Archive (library) with syscalls?

Mike Frysinger vapier@gentoo.org
Mon Sep 28 06:42:00 GMT 2015


On 25 Sep 2015 09:01, Freddie Chopin wrote:
> On Friday 25 of September 2015 00:34:10 Mike Frysinger wrote:
> > what you describe is expected linker behavior -- when you have an archive
> > of objects, then things get pulled out only when explicitly requested.
> > you should post to the binutils mailing list to ask for suggestions as
> > this is not specific to newlib.
> 
> OK, I've posted my request to binutils mailing list, but I still think that in 
> here someone might know how to solve it. I'm wondering whether the thing I 
> want to do is at all possible? Maybe I should either recompile the toolchain 
> with REENTRANT_SYSCALLS_PROVIDED defined for newlib (so there would be no 
> syscalls in the toolchain) or maybe the proper way in my situation is to 
> redefine _sbrk(), _write(), etc. instead of _sbrk_r(), _write_r() and other 
> reentrant syscalls? The second option seems easier, because I wouldn't have to 
> recompile the toolchain, but in some of the syscalls access to reent structure 
> would be needed, so going from toolchain's _xxx_r() to my _xxx() syscall just 
> to read the _REENT again seems like a waste of time and code... On the other 
> hand only a few syscalls may need any data from this structure...
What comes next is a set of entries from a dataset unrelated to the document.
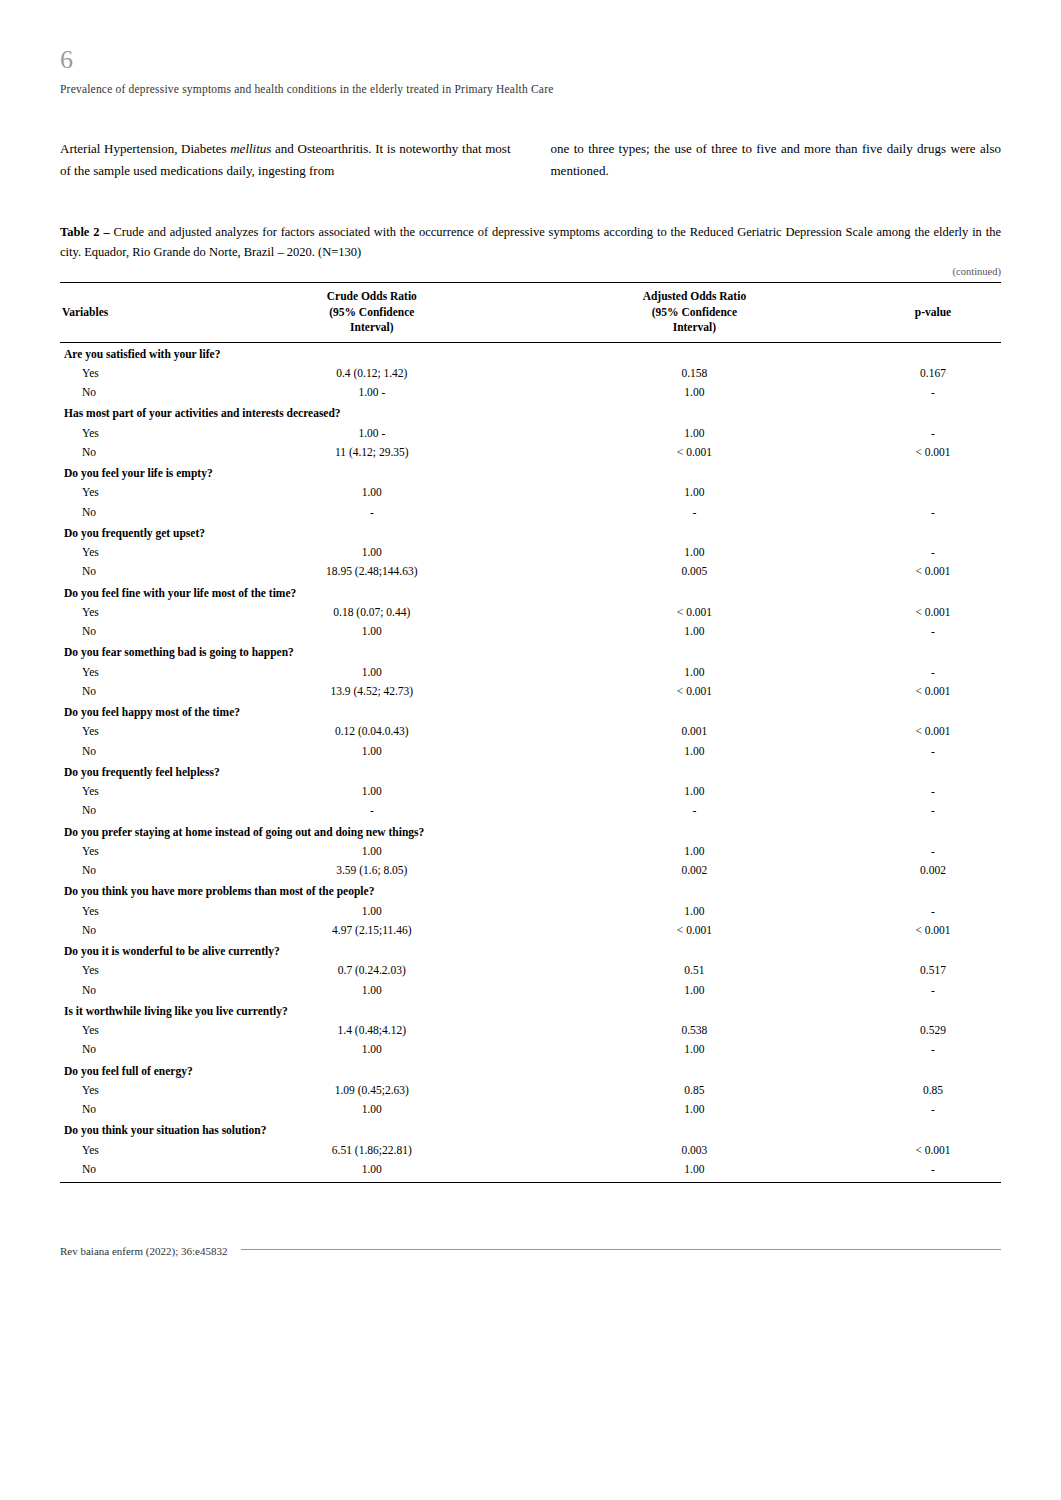6
Prevalence of depressive symptoms and health conditions in the elderly treated in Primary Health Care
Arterial Hypertension, Diabetes mellitus and Osteoarthritis. It is noteworthy that most of the sample used medications daily, ingesting from
one to three types; the use of three to five and more than five daily drugs were also mentioned.
Table 2 – Crude and adjusted analyzes for factors associated with the occurrence of depressive symptoms according to the Reduced Geriatric Depression Scale among the elderly in the city. Equador, Rio Grande do Norte, Brazil – 2020. (N=130)
(continued)
| Variables | Crude Odds Ratio (95% Confidence Interval) | Adjusted Odds Ratio (95% Confidence Interval) | p-value |
| --- | --- | --- | --- |
| Are you satisfied with your life? |
| Yes | 0.4 (0.12; 1.42) | 0.158 | 0.167 |
| No | 1.00 - | 1.00 | - |
| Has most part of your activities and interests decreased? |
| Yes | 1.00 - | 1.00 | - |
| No | 11 (4.12; 29.35) | < 0.001 | < 0.001 |
| Do you feel your life is empty? |
| Yes | 1.00 | 1.00 | |
| No | - | - | - |
| Do you frequently get upset? |
| Yes | 1.00 | 1.00 | - |
| No | 18.95 (2.48;144.63) | 0.005 | < 0.001 |
| Do you feel fine with your life most of the time? |
| Yes | 0.18 (0.07; 0.44) | < 0.001 | < 0.001 |
| No | 1.00 | 1.00 | - |
| Do you fear something bad is going to happen? |
| Yes | 1.00 | 1.00 | - |
| No | 13.9 (4.52; 42.73) | < 0.001 | < 0.001 |
| Do you feel happy most of the time? |
| Yes | 0.12 (0.04.0.43) | 0.001 | < 0.001 |
| No | 1.00 | 1.00 | - |
| Do you frequently feel helpless? |
| Yes | 1.00 | 1.00 | - |
| No | - | - | - |
| Do you prefer staying at home instead of going out and doing new things? |
| Yes | 1.00 | 1.00 | - |
| No | 3.59 (1.6; 8.05) | 0.002 | 0.002 |
| Do you think you have more problems than most of the people? |
| Yes | 1.00 | 1.00 | - |
| No | 4.97 (2.15;11.46) | < 0.001 | < 0.001 |
| Do you it is wonderful to be alive currently? |
| Yes | 0.7 (0.24.2.03) | 0.51 | 0.517 |
| No | 1.00 | 1.00 | - |
| Is it worthwhile living like you live currently? |
| Yes | 1.4 (0.48;4.12) | 0.538 | 0.529 |
| No | 1.00 | 1.00 | - |
| Do you feel full of energy? |
| Yes | 1.09 (0.45;2.63) | 0.85 | 0.85 |
| No | 1.00 | 1.00 | - |
| Do you think your situation has solution? |
| Yes | 6.51 (1.86;22.81) | 0.003 | < 0.001 |
| No | 1.00 | 1.00 | - |
Rev baiana enferm (2022); 36:e45832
the interaction between libgloss stubs and target-specific specs / linker
scripts is ... not optimal ;).  basically whatever the author at the time
of either gcc or libgloss thought was a good idea (perhaps inspired a bit
by looking at existing ports, or trying to stick closely to a proprietary
toolchain that already existed for their target) is what got implemented.
thus every target ends up doing things differently (by a little or lot).

it would be great if we could dictate by fiat a new set of flags that'd
work across all targets.  bare metal folks tend to have strong opinions
about not changing things though :/.